What this means then is that the time period over which you consider a risk influences how you see that risk. And how you see a risk influences what you think of its nature and the decisions you make as a result. Take telematics. Real time driving data streaming into an underwriting system will provide the insurer with real time opportunities to apply pricing and/or cover decisions. If an insurer hesitates to make those decisions, then the logic of adverse selection labels this as unfair on low risk drivers. Time frames decisions.
This creates a tension, between the customer who tends to judge fairness across a wide time period, and the insurer who is increasingly judging fairness across an ever narrowing time period. Perhaps this is why we’re seeing actuarial fairness being questioned more often now in academic circles.
All Data is Historical
Consider these words by Professor Terras of Edinburgh University’s Futures Institute, from an Alan Turing Institute lecture in 2019: “All data is historical data: the product of a time, place, political, economic, technical, & social climate. If you are not considering why your data exists, and other data sets don’t, you are doing data science wrong”.
What she’s saying is that a piece of data may exist in a particular time period (for example, today), but its meaning is as much determined by how it existed in previous times periods (for example, last year). Isolate that piece of data in too narrow a time period, and your data science is likely to be driving your underwriting more towards a cliff than towards a superhighway.
Customers and Proximity
Let’s look at this temporality of insurance in another way. If the insurer leans more towards the per minute rather than the per month perspective , what does that say about the relationship that insurer wants with its customers? A per minute perspective may be framed by the insurer as ‘getting closer to the customer’, but if the customer finds their premium going up because of a blip in the risk they’re presenting, they’re unlikely to warm to the insurer’s proximity approach . That proximity will have more of a transactional feel to it, rather than a relationship.
So this temporality dimension to insurance frames both how insurers see customers, and how customers see insurers. The question therefore of what temporality to orientate your underwriting around should then be answered by the type of relationship that you want with your customers. If you want your business to be more customer centric, then you need to answer that relationship question first, and have your underwriting, claims and counter-fraud then align with it.
Unfortunately, I suspect that most of today’s market thinks data first and customer relationship second. The focus has been on building relational capital upstream with data brokers and software houses, with an assumption that downstream relational capital with customers, the public and their representatives will just follow suit.

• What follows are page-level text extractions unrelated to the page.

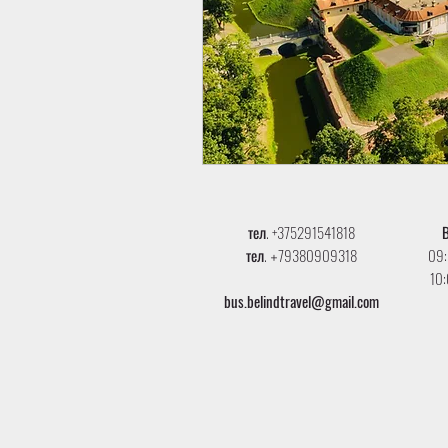
тел. +375291541818
тел.
79380909318
09:
+
10:
bus.belindtravel@gmail.com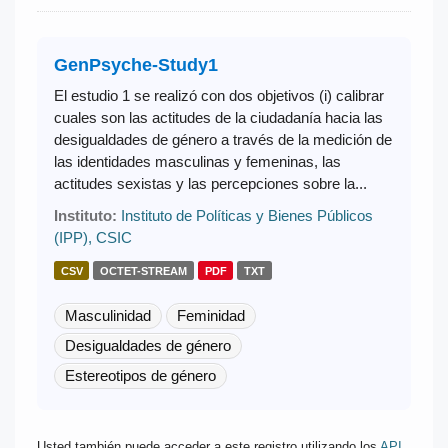
GenPsyche-Study1
El estudio 1 se realizó con dos objetivos (i) calibrar
cuales son las actitudes de la ciudadanía hacia las
desigualdades de género a través de la medición de
las identidades masculinas y femeninas, las
actitudes sexistas y las percepciones sobre la...
Instituto:
Instituto de Políticas y Bienes Públicos
(IPP), CSIC
CSV
OCTET-STREAM
PDF
TXT
Masculinidad
Feminidad
Desigualdades de género
Estereotipos de género
Usted también puede acceder a este registro utilizando los
API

Increasing Concerns about Trust
Life is not that simple, and insurance cannot live off data alone. It needs the trust of its customers, and of the wider public too. And there are signs that the sector is now realising this. Consider what PwC’s 2020 Global CEO survey had to say: “…insurance CEOs are increasingly concerned about public trust. Without winning this trust, it will be difficult for insurers to bring their expertise to bear.”

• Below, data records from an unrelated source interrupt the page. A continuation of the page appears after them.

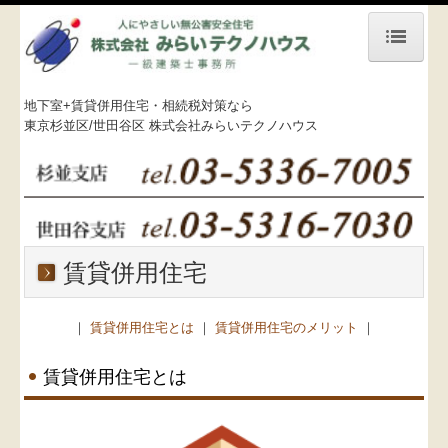
トップ
地下室+賃貸併用住宅・相続税対策なら
東京杉並区/世田谷区 株式会社みらいテクノハウス
賃貸併用住宅とは
土地を活用する
施工事例
賃貸併用住宅
お役立ちコラム
会社案内
｜
賃貸併用住宅とは
｜
賃貸併用住宅のメリット
｜
お問い合わせ
賃貸併用住宅とは
小冊子プレゼント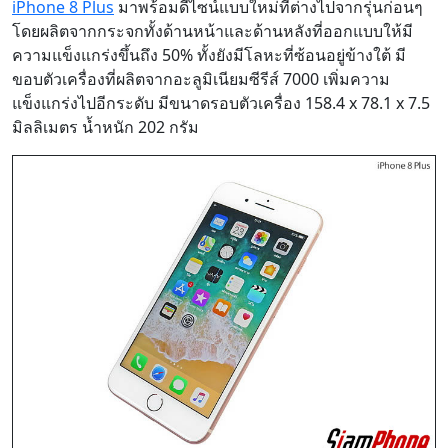
iPhone 8 Plus
มาพร้อมดีไซน์แบบใหม่ที่ต่างไปจากรุ่นก่อนๆ
โดยผลิตจากกระจกทั้งด้านหน้าและด้านหลังที่ออกแบบให้มี
ความแข็งแกร่งขึ้นถึง 50% ทั้งยังมีโลหะที่ซ้อนอยู่ข้างใต้ มี
ขอบตัวเครื่องที่ผลิตจากอะลูมิเนียมซีรีส์ 7000 เพิ่มความ
แข็งแกร่งไปอีกระดับ มีขนาดรอบตัวเครื่อง 158.4 x 78.1 x 7.5
มิลลิเมตร น้ำหนัก 202 กรัม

So the challenge for those insurance CEO’s is around how firmly and confidently they’re doing to respond to those concerns. It’s fine to be concerned about trust, but leadership on ethics is about acting upon those concerns. One of the starting points then is around how this new temporality to insurance is managed. Just because you can underwriting on a real time basis, doesn’t mean that you should do. You can be a digitally driven firm, but should you be? What sort of firm do you want to be?